In a bit more detail, the Court of Appeal said in those paragraphs:

  • Even if there is no failure to make reasonable adjustments (under s.20), that does not mean the employer can dismiss or impose a sanction in the same way as for a non-disabled employee. The employer is under the related duty under s.15 to make allowances for a disabled employee. A dismissal for disability-related absences, for example, could breach s.15 if the dismissal is not proportionate in all the circumstances.
  • In the present case s.15 was particularly relevant to the claim for the 62-day period of absence, which in substance was a complaint that it was disproportionate to impose the disciplinary sanction. There was a certain artificiality in arguing this as a failure to make reasonable adjustments. The reasonable adjustment duty under s.20 is normally relevant when looking into the future; it was designed to help prevent treatment which might give rise to a s.15 claim. For a dismissal or disciplinary sanction, parties and tribunals should consider carefully whether reasonable adjustments are really in play, or whether the case is best analysed under s.15.
  • The same artificiality did not apply to the second proposed adjustment (increasing the consideration period), which was designed to look into the future and to limit the risk of future disciplinary treatment being meted out for absence from work which would be disproportionate. However even if it were not reasonable to make that adjustment, under s.15 EqA the question would still arise, at the time of dismissal, whether the dismissal was a proportionate response to the pattern of absences in all the circumstances, including the important fact that they may be wholly or in part disability-related.

My comment

This decision is most important in resetting the reasonable adjustment duty to what most of us thought it was before. The employer’s argument would have very seriously weakened it. Reasonable adjustments remain a wide and important type of claim under the Equality Act.

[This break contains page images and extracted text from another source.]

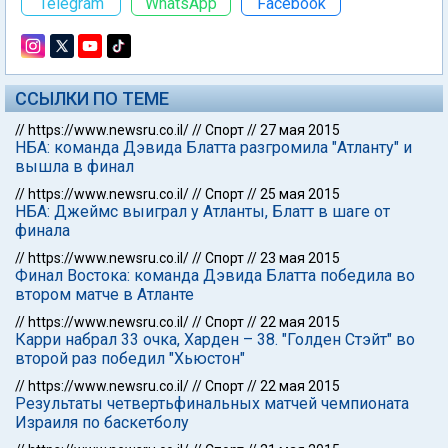
Telegram
WhatsApp
Facebook
ССЫЛКИ ПО ТЕМЕ
//
https://www.newsru.co.il/
//
Спорт
//
27 мая 2015
НБА: команда Дэвида Блатта разгромила "Атланту" и
вышла в финал
//
https://www.newsru.co.il/
//
Спорт
//
25 мая 2015
НБА: Джеймс выиграл у Атланты, Блатт в шаге от
финала
//
https://www.newsru.co.il/
//
Спорт
//
23 мая 2015
Финал Востока: команда Дэвида Блатта победила во
втором матче в Атланте
//
https://www.newsru.co.il/
//
Спорт
//
22 мая 2015
Карри набрал 33 очка, Харден – 38. "Голден Стэйт" во
второй раз победил "Хьюстон"
//
https://www.newsru.co.il/
//
Спорт
//
22 мая 2015
Результаты четвертьфинальных матчей чемпионата
Израиля по баскетболу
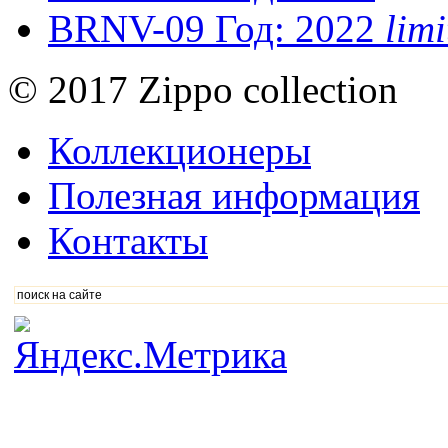
BRNV-09
Год: 2022
lim
© 2017 Zippo collection
Коллекционеры
Полезная информация
Контакты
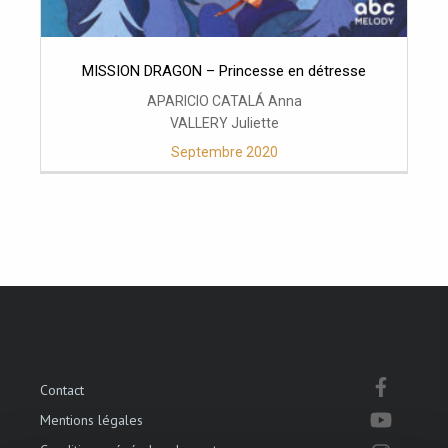
MISSION DRAGON – Princesse en détresse
APARICIO CATALÁ Anna
VALLERY Juliette
Septembre 2020
Contact
Mentions légales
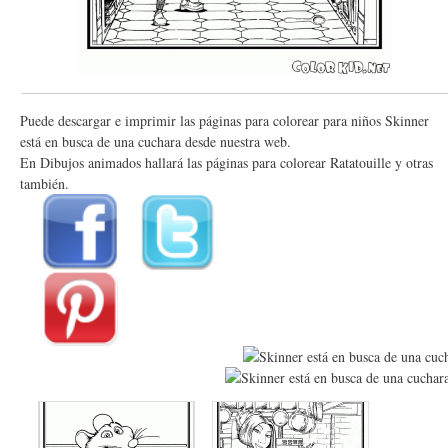
Puede descargar e imprimir las páginas para colorear para niños Skinner
está en busca de una cuchara desde nuestra web.
En Dibujos animados hallará las páginas para colorear Ratatouille y otras
también.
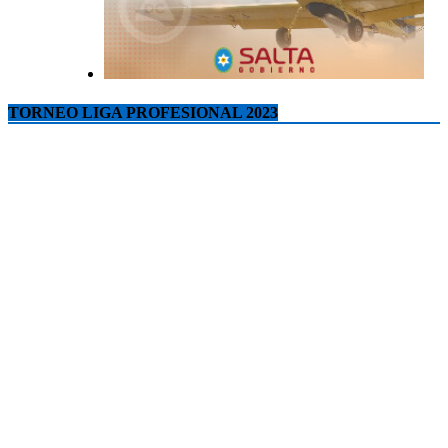
TORNEO LIGA PROFESIONAL 2023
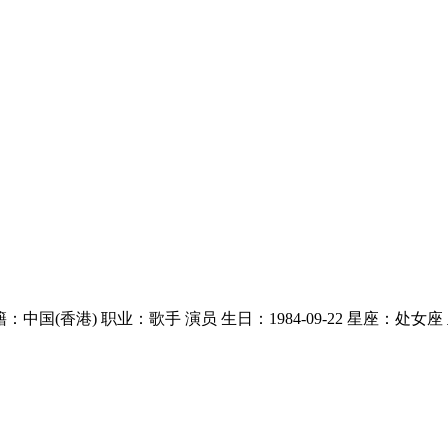
国籍：中国(香港) 职业：歌手 演员 生日：1984-09-22 星座：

However the decision is also very interesting for its discussion of where a s.15 claim (discrimination arising from disability) may be more appropriate than a claim for reasonable adjustments: above When is s.15 claim more appropriate than reasonable adjustments? Out of caution, claimants may still wish to claim for reasonable adjustments even in the type of case where the court questions using them. Even so, the case is a strong reminder that where appropriate a claim under s.15 EqA should at least be included, and may be stronger than a claim for reasonable adjustments. A s.15 claim may be successful even if adjustments to avoid the unfavourable treatment would not have been reasonable.

However I think there are also cases where a reasonable adjustment claim (s.20) adds substance, where s.15 too is being claimed, for example:

In a recruitment process, where any identifiable reasonable adjustments were not made – for example not extending the time for an oral presentation or not allowing it to be in writing – it seems sensible to claim for that under s.20, as well as under s.15 in respect of being turned down for the job.

In the case of dismissal, people are still likely to claim under s.20 that reasonable adjustments to the job were not made, as well as under s.15 in respect of a subsequent dismissal for reasons which (at least in part) might have been avoided had the reasonable adjustments been made.

On a more technical point, in Martin v Swansea (bailii.org), 2021, the EAT rejected the employer’s argument that a reasonable adjustment claim failed because the absence management policy contained extra discretions for disabled employees. Viewing the PCP as the application of the policy rather than its terms, the claimant was at greater risk of absence, so the application of the policy put her at greater risk of dismissal than a non-disabled person.